(Saved entries)
* * * * * * *

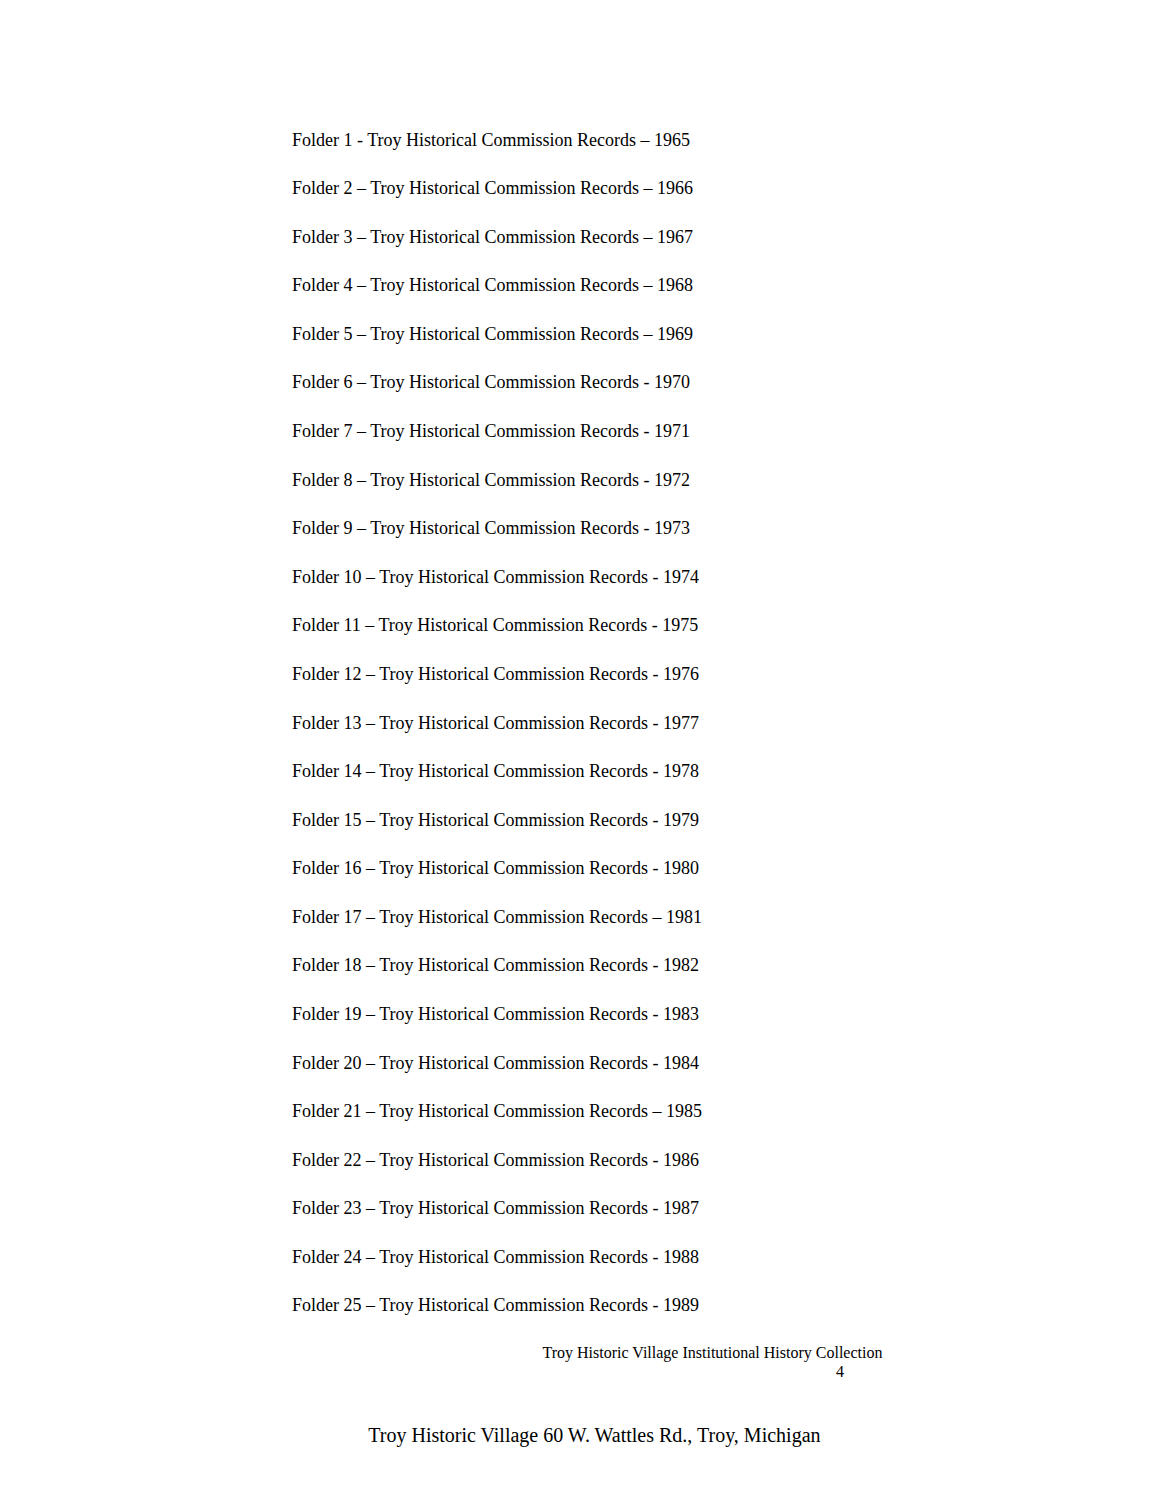Folder 1 - Troy Historical Commission Records – 1965
Folder 2 – Troy Historical Commission Records – 1966
Folder 3 – Troy Historical Commission Records – 1967
Folder 4 – Troy Historical Commission Records – 1968
Folder 5 – Troy Historical Commission Records – 1969
Folder 6 – Troy Historical Commission Records - 1970
Folder 7 – Troy Historical Commission Records - 1971
Folder 8 – Troy Historical Commission Records - 1972
Folder 9 – Troy Historical Commission Records - 1973
Folder 10 – Troy Historical Commission Records - 1974
Folder 11 – Troy Historical Commission Records - 1975
Folder 12 – Troy Historical Commission Records - 1976
Folder 13 – Troy Historical Commission Records - 1977
Folder 14 – Troy Historical Commission Records - 1978
Folder 15 – Troy Historical Commission Records - 1979
Folder 16 – Troy Historical Commission Records - 1980
Folder 17 – Troy Historical Commission Records – 1981
Folder 18 – Troy Historical Commission Records - 1982
Folder 19 – Troy Historical Commission Records - 1983
Folder 20 – Troy Historical Commission Records - 1984
Folder 21 – Troy Historical Commission Records – 1985
Folder 22 – Troy Historical Commission Records - 1986
Folder 23 – Troy Historical Commission Records - 1987
Folder 24 – Troy Historical Commission Records - 1988
Folder 25 – Troy Historical Commission Records - 1989
Troy Historic Village Institutional History Collection
4
Troy Historic Village 60 W. Wattles Rd., Troy, Michigan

* * * * * * *

:: WORK TASK ::
Return exactly, and only, the lines above starting at the line that contains "Folder 4 – Troy" and ending at the line that contains "Folder 15 –".

:: SOLUTION TO THIS EXERCISE ::
Folder 4 – Troy Historical Commission Records – 1968
Folder 5 – Troy Historical Commission Records – 1969
Folder 6 – Troy Historical Commission Records - 1970
Folder 7 – Troy Historical Commission Records - 1971
Folder 8 – Troy Historical Commission Records - 1972
Folder 9 – Troy Historical Commission Records - 1973
Folder 10 – Troy Historical Commission Records - 1974
Folder 11 – Troy Historical Commission Records - 1975
Folder 12 – Troy Historical Commission Records - 1976
Folder 13 – Troy Historical Commission Records - 1977
Folder 14 – Troy Historical Commission Records - 1978
Folder 15 – Troy Historical Commission Records - 1979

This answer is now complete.